__Required tasks__.
[1] Update the forum post about Monte Carlo Tree Search, starting at "And in particular" and ending at "an undervalued child.", and put "simulation" in place of "rollout".
[2] Write what comes next in the forum post about Monte Carlo Tree Search, picking up after its final sentence.

[Document segment — start]

Hello community,
I’ve been interested in this fabulous MonteCarloTreeSearch algorithm for a few months now.
I have read several documents like Medium MCTS, Wiki MCTS.
And in particular this github project: GitHub MCTS.
The project that seems the easiest to attack directly with MCTS is the Ultimate TicTacToe challenge.
The Monte Carlo Tree Search method has 4 key steps:
- The best-child
- The expand
- The rollout
- The back-propagate
In the best-child, we choose the best child or an undervalued child.
In the expand, a child is created from the selected child.
Here are the 4 graphics.
My current problem is in the best-child stage. In this step, I don’t understand how to create brothers / sisters. Indeed the graph always shows 1 or more children. Then in the expand step, we always create 1 child of the selected one.
(For exemple this is my output that I have actually ):
child._parent <main.MonteCarloTreeSearch object at 0x7f9caf3809d0>
child <main.MonteCarloTreeSearch object at 0x7f9caf380990>child._parent <main.MonteCarloTreeSearch object at 0x7f9caf380990>
child <main.MonteCarloTreeSearch object at 0x7f9caf380f90>child._parent <main.MonteCarloTreeSearch object at 0x7f9caf380f90>
child <main.MonteCarloTreeSearch object at 0x7f9caf380b90>child._parent <main.MonteCarloTreeSearch object at 0x7f9caf380b90>
child <main.MonteCarloTreeSearch object at 0x7f9caf380e90>child._parent <main.MonteCarloTreeSearch object at 0x7f9caf380e90>
child <main.MonteCarloTreeSearch object at 0x7f9caf380cd0>
I don’t see how the creation of the brothers / sisters goes.

[Document segment — finish]
[Recorded information — start]

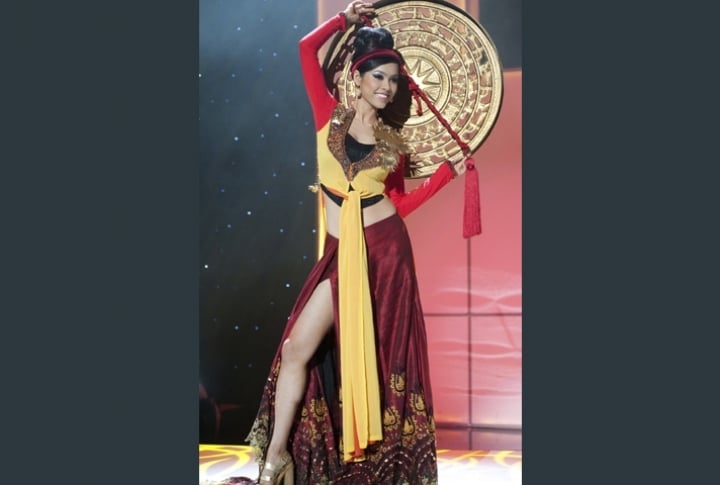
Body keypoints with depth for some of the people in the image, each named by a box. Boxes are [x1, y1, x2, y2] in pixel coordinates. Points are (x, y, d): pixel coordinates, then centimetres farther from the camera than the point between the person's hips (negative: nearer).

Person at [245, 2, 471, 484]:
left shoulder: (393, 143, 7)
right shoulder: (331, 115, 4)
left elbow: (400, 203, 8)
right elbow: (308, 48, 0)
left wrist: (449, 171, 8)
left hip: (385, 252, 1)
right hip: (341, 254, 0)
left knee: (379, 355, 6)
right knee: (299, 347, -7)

[Recorded information — finish]
[Recorded information — start]

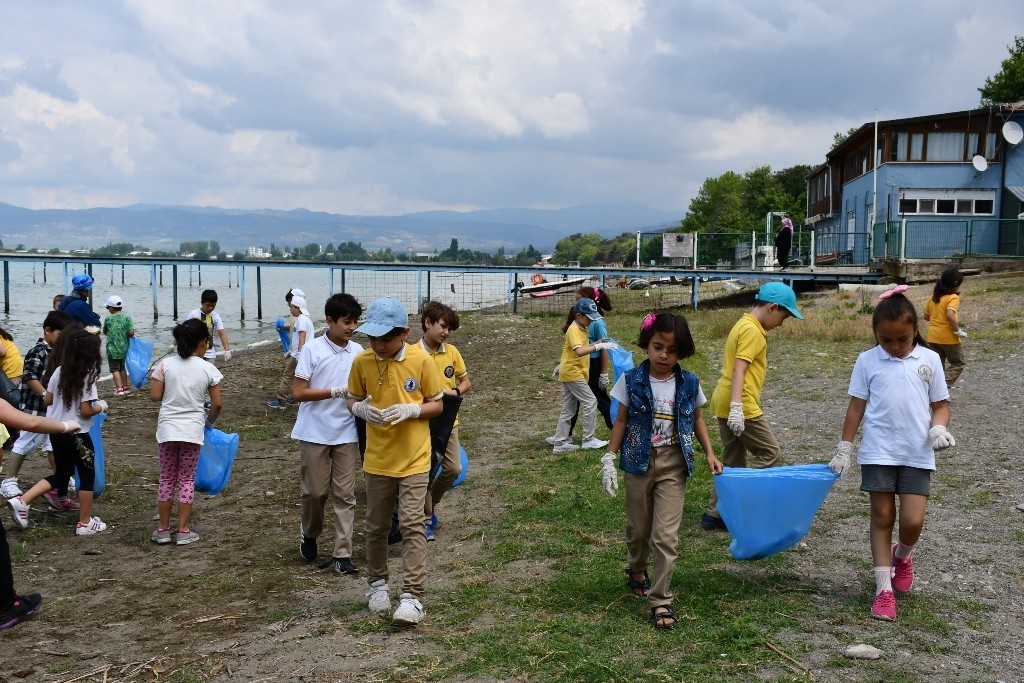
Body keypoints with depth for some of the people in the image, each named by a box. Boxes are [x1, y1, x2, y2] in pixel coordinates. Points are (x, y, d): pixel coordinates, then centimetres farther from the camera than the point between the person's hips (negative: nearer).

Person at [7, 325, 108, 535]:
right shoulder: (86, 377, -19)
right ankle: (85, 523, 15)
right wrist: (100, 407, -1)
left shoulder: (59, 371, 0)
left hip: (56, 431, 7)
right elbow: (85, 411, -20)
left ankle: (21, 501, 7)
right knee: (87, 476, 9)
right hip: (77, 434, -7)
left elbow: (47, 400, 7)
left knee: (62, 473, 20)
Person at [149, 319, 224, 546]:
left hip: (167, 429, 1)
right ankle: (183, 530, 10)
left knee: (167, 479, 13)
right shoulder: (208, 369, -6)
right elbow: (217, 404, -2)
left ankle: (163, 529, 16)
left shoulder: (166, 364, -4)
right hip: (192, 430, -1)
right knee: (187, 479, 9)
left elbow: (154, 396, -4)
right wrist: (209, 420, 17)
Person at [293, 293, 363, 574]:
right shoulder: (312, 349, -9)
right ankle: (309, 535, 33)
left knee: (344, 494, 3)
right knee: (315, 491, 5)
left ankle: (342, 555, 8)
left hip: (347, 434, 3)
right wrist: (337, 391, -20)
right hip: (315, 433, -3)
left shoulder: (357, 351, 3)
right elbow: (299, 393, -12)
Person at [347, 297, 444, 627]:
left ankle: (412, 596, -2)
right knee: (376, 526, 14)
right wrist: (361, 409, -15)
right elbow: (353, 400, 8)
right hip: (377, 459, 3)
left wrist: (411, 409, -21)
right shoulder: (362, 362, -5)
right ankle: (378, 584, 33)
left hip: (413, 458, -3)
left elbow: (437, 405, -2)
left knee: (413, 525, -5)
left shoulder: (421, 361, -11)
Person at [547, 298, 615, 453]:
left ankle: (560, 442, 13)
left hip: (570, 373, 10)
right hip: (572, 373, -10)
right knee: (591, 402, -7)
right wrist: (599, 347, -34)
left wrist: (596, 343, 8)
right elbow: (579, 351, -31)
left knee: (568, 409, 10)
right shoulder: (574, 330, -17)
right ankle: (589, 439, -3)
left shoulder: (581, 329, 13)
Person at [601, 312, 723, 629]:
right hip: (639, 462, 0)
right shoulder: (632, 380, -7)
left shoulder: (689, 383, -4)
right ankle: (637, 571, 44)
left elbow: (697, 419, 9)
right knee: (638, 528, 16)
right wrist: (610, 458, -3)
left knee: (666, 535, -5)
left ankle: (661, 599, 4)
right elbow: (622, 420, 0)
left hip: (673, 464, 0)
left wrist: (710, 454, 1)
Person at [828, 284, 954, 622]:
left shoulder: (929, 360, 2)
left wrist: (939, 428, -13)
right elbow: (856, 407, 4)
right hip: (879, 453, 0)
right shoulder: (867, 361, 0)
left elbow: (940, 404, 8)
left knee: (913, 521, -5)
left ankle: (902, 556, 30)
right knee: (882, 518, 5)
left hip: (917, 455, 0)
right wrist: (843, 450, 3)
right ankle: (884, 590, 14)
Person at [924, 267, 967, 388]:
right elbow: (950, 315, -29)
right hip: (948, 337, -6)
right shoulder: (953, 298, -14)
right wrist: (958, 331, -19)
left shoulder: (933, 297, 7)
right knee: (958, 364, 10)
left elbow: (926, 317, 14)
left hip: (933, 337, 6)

[Recorded information — finish]
[Recorded information — start]

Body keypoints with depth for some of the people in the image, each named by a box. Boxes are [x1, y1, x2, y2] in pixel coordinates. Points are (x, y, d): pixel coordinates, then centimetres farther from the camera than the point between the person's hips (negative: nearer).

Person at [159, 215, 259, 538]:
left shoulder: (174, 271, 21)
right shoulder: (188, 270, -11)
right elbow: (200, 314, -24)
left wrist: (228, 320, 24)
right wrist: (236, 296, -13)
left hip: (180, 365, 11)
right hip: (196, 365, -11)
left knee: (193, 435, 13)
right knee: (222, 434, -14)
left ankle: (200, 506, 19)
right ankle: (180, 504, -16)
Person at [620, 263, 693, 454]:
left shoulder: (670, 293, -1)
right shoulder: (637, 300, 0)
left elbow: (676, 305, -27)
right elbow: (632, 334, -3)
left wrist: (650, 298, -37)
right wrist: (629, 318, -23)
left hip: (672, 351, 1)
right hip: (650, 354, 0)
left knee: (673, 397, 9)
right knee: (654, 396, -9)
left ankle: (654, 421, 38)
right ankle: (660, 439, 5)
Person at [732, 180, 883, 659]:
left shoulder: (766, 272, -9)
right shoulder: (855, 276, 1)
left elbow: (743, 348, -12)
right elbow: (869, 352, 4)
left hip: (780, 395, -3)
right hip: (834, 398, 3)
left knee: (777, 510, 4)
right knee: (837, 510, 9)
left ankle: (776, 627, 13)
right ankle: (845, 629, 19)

[Recorded information — finish]

__Outputs by task__.
[1]
And in particular this github project: GitHub MCTS.
The project that seems the easiest to attack directly with MCTS is the Ultimate TicTacToe challenge.
The Monte Carlo Tree Search method has 4 key steps:
- The best-child
- The expand
- The simulation
- The back-propagate
In the best-child, we choose the best child or an undervalued child.

[2]
In the picture from Wiki, in the next best_child, how selected best child 3/4 and create a brother of 0/1 ?
Another difficulty that I can see is in the creation of the children, I will also have to play a (random) move from my opponent. How do I keep the best-child from simply taking my opponent’s best bad shots?
I am sharing my code even though it already has something wrong with me in the beginning. I would really like to have some help with this best-child step and how to generate siblings.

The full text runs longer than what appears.